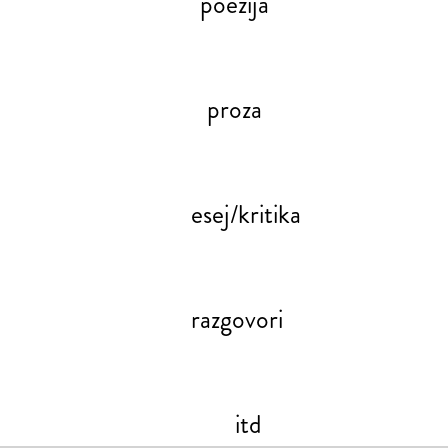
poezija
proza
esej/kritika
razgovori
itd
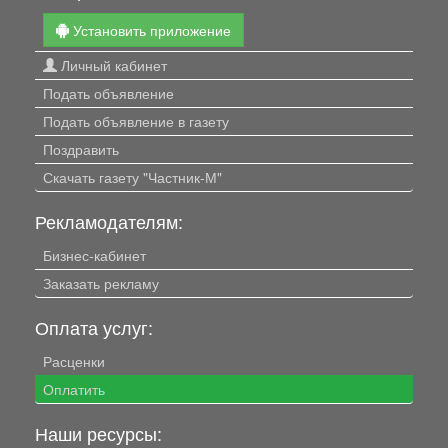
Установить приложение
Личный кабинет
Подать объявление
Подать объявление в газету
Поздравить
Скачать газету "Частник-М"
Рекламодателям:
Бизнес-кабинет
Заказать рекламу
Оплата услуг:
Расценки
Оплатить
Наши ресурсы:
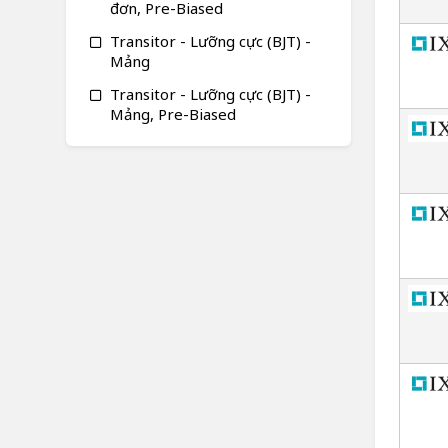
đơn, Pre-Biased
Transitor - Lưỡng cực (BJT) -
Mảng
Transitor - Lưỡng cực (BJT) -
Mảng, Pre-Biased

* * * * * * * * *

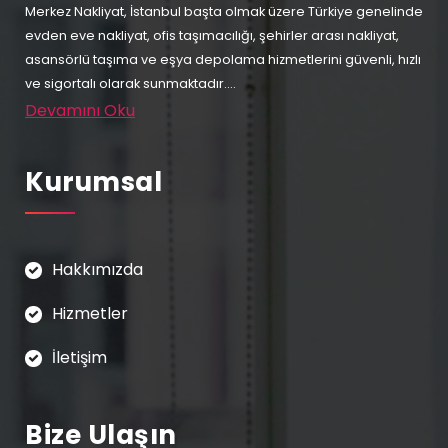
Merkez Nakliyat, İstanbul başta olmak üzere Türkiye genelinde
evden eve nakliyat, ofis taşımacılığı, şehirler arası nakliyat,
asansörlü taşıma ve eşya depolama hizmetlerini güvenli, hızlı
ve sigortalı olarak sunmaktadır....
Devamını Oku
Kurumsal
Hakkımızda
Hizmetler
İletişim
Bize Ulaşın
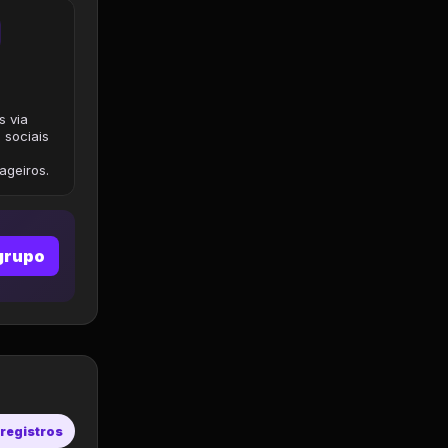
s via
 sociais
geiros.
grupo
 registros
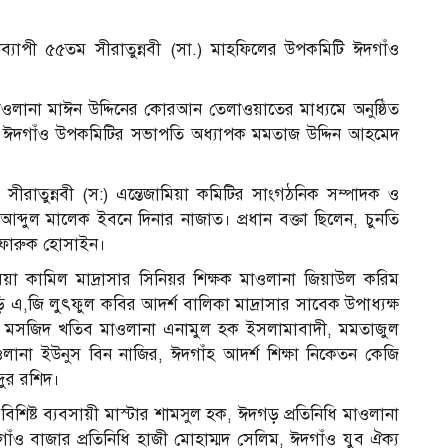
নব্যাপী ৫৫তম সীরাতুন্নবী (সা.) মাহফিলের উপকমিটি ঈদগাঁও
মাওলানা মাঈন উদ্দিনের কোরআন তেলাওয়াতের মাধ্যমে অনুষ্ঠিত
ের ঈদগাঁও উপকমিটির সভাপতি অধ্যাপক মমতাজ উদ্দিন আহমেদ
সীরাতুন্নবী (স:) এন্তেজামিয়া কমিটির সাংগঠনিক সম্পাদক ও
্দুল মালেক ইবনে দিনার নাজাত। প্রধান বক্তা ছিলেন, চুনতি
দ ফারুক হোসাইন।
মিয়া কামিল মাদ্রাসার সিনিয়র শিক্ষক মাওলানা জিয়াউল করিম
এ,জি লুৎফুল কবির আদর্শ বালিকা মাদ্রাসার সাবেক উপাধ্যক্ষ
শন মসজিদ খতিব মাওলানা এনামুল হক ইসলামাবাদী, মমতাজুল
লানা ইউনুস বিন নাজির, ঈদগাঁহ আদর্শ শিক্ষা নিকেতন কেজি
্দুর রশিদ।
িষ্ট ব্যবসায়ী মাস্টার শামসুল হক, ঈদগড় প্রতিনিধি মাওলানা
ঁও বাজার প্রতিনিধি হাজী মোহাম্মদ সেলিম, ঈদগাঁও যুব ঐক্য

* * * * * * * * *

Copy out the lines of the items from the line containing "নব্যাপী ৫৫তম সীরাতুন্নবী" through the line containing "ঈদগাঁও যুব ঐক্য".

RESPONSE BELOW:
নব্যাপী ৫৫তম সীরাতুন্নবী (সা.) মাহফিলের উপকমিটি ঈদগাঁও
মাওলানা মাঈন উদ্দিনের কোরআন তেলাওয়াতের মাধ্যমে অনুষ্ঠিত
ের ঈদগাঁও উপকমিটির সভাপতি অধ্যাপক মমতাজ উদ্দিন আহমেদ
সীরাতুন্নবী (স:) এন্তেজামিয়া কমিটির সাংগঠনিক সম্পাদক ও
্দুল মালেক ইবনে দিনার নাজাত। প্রধান বক্তা ছিলেন, চুনতি
দ ফারুক হোসাইন।
মিয়া কামিল মাদ্রাসার সিনিয়র শিক্ষক মাওলানা জিয়াউল করিম
এ,জি লুৎফুল কবির আদর্শ বালিকা মাদ্রাসার সাবেক উপাধ্যক্ষ
শন মসজিদ খতিব মাওলানা এনামুল হক ইসলামাবাদী, মমতাজুল
লানা ইউনুস বিন নাজির, ঈদগাঁহ আদর্শ শিক্ষা নিকেতন কেজি
্দুর রশিদ।
িষ্ট ব্যবসায়ী মাস্টার শামসুল হক, ঈদগড় প্রতিনিধি মাওলানা
ঁও বাজার প্রতিনিধি হাজী মোহাম্মদ সেলিম, ঈদগাঁও যুব ঐক্য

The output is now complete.